» **Exercise brief**
In the entries that follow, find the word "care" and report each line it is on.

» **Data in this exercise**
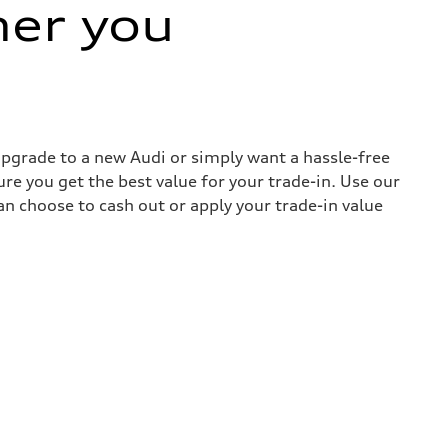
her you
 upgrade to a new Audi or simply want a hassle-free
re you get the best value for your trade-in. Use our
can choose to cash out or apply your trade-in value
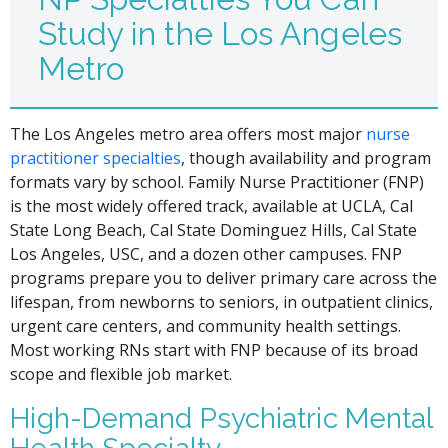
Study in the Los Angeles
Metro
The Los Angeles metro area offers most major
nurse
practitioner specialties
, though availability and program
formats vary by school. Family Nurse Practitioner (FNP)
is the most widely offered track, available at UCLA, Cal
State Long Beach, Cal State Dominguez Hills, Cal State
Los Angeles, USC, and a dozen other campuses. FNP
programs prepare you to deliver primary care across the
lifespan, from newborns to seniors, in outpatient clinics,
urgent care centers, and community health settings.
Most working RNs start with FNP because of its broad
scope and flexible job market.
High-Demand Psychiatric Mental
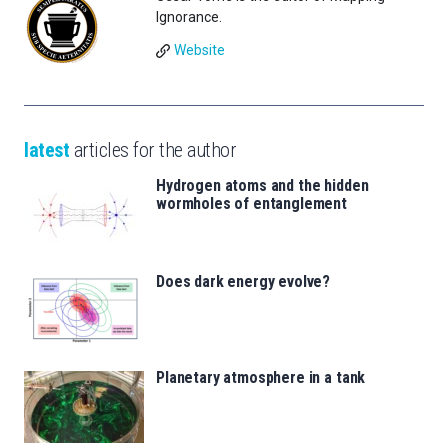
Ignorance.
Website
latest
articles for the author
Hydrogen atoms and the hidden
wormholes of entanglement
Does dark energy evolve?
Planetary atmosphere in a tank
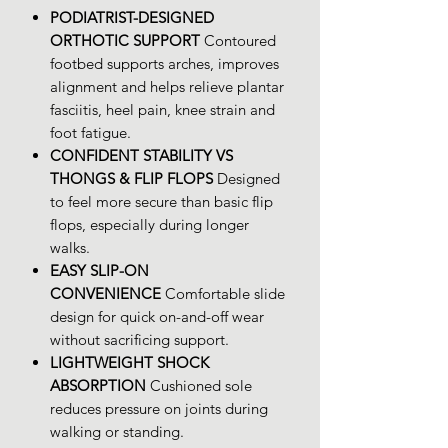
PODIATRIST-DESIGNED
ORTHOTIC SUPPORT
Contoured
footbed supports arches, improves
alignment and helps relieve plantar
fasciitis, heel pain, knee strain and
foot fatigue.
CONFIDENT STABILITY VS
THONGS & FLIP FLOPS
Designed
to feel more secure than basic flip
flops, especially during longer
walks.
EASY SLIP-ON
CONVENIENCE
Comfortable slide
design for quick on-and-off wear
without sacrificing support.
LIGHTWEIGHT SHOCK
ABSORPTION
Cushioned sole
reduces pressure on joints during
walking or standing.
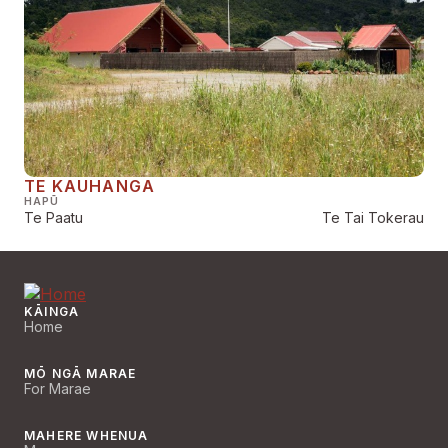
TE KAUHANGA
HAPŪ
Te Paatu
Te Tai Tokerau
KĀINGA
Home
MŌ NGĀ MARAE
For Marae
MAHERE WHENUA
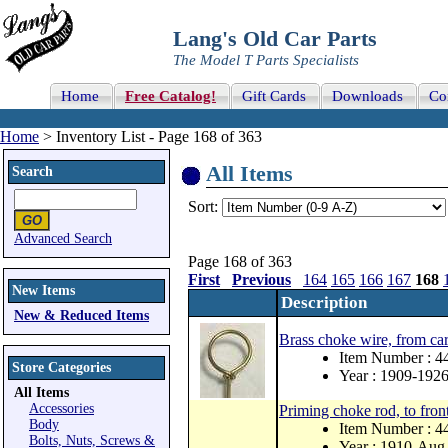
Lang's Old Car Parts
The Model T Parts Specialists
Home
Free Catalog!
Gift Cards
Downloads
Co
Home
> Inventory List - Page 168 of 363
All Items
Search
Sort:
Advanced Search
Page 168 of 363
First
Previous
164
165
166
167
168
New Items
Description
New & Reduced Items
Brass choke wire, from car
Item Number : 4
Store Categories
Year : 1909-192
All Items
Accessories
Priming choke rod, to front
Body
Item Number : 
Bolts, Nuts, Screws &
Year : 1910-Aug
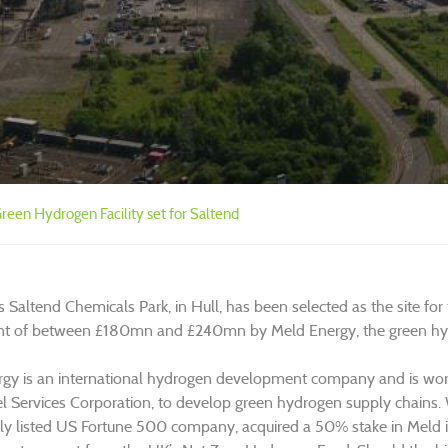
een Hydrogen Facility set for Saltend
s Saltend Chemicals Park, in Hull, has been selected as the site for
t of between £180mn and £240mn by Meld Energy, the green hydr
gy is an international hydrogen development company and is wo
l Services Corporation, to develop green hydrogen supply chains. Wo
cly listed US Fortune 500 company, acquired a 50% stake in Meld in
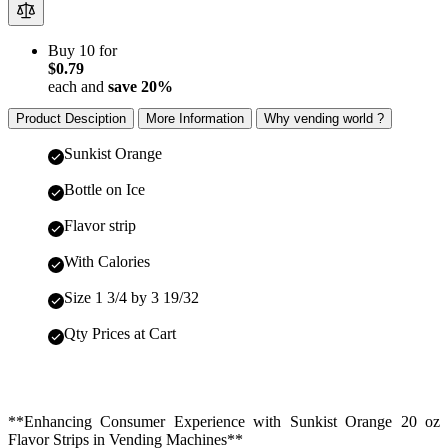
Buy 10 for
$0.79
each and
save
20
%
Product Desciption
More Information
Why vending world ?
Sunkist Orange
Bottle on Ice
Flavor strip
With Calories
Size 1 3/4 by 3 19/32
Qty Prices at Cart
**Enhancing Consumer Experience with Sunkist Orange 20 oz
Flavor Strips in Vending Machines**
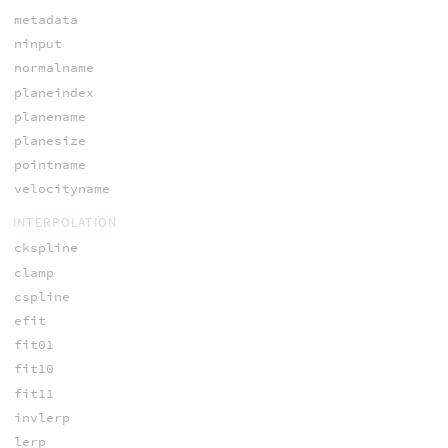
metadata
ninput
normalname
planeindex
planename
planesize
pointname
velocityname
INTERPOLATION
ckspline
clamp
cspline
efit
fit01
fit10
fit11
invlerp
lerp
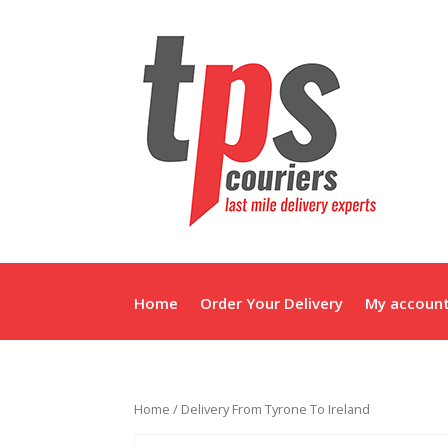
Home
Order Your Delivery
My accoun
Home
/ Delivery From Tyrone To Ireland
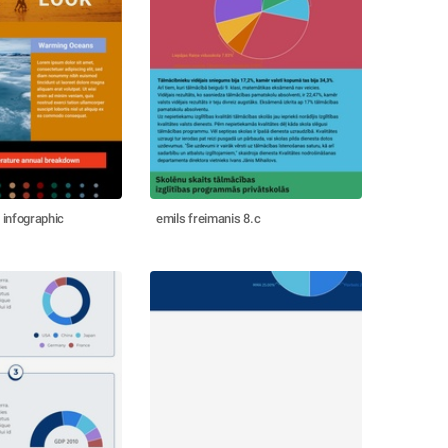
 infographic
emils freimanis 8.c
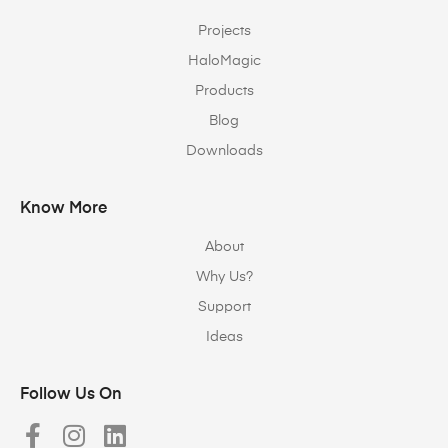
Projects
HaloMagic
Products
Blog
Downloads
Know More
About
Why Us?
Support
Ideas
Follow Us On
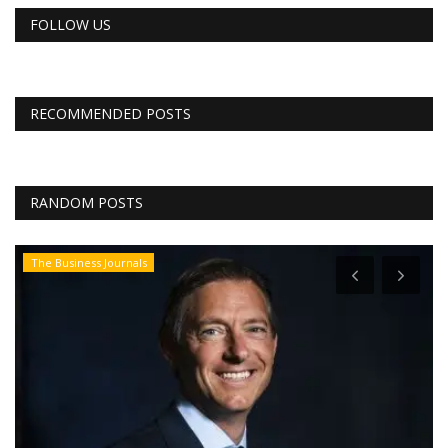
FOLLOW US
RECOMMENDED POSTS
RANDOM POSTS
The Business Journals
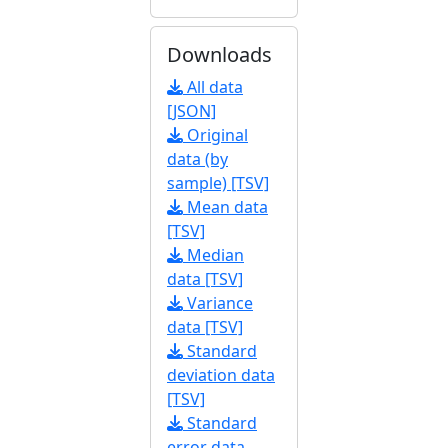
Downloads
All data
[JSON]
Original
data (by
sample) [TSV]
Mean data
[TSV]
Median
data [TSV]
Variance
data [TSV]
Standard
deviation data
[TSV]
Standard
error data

» **Finished task**
programs prepare you to deliver primary care across the
urgent care centers, and community health settings.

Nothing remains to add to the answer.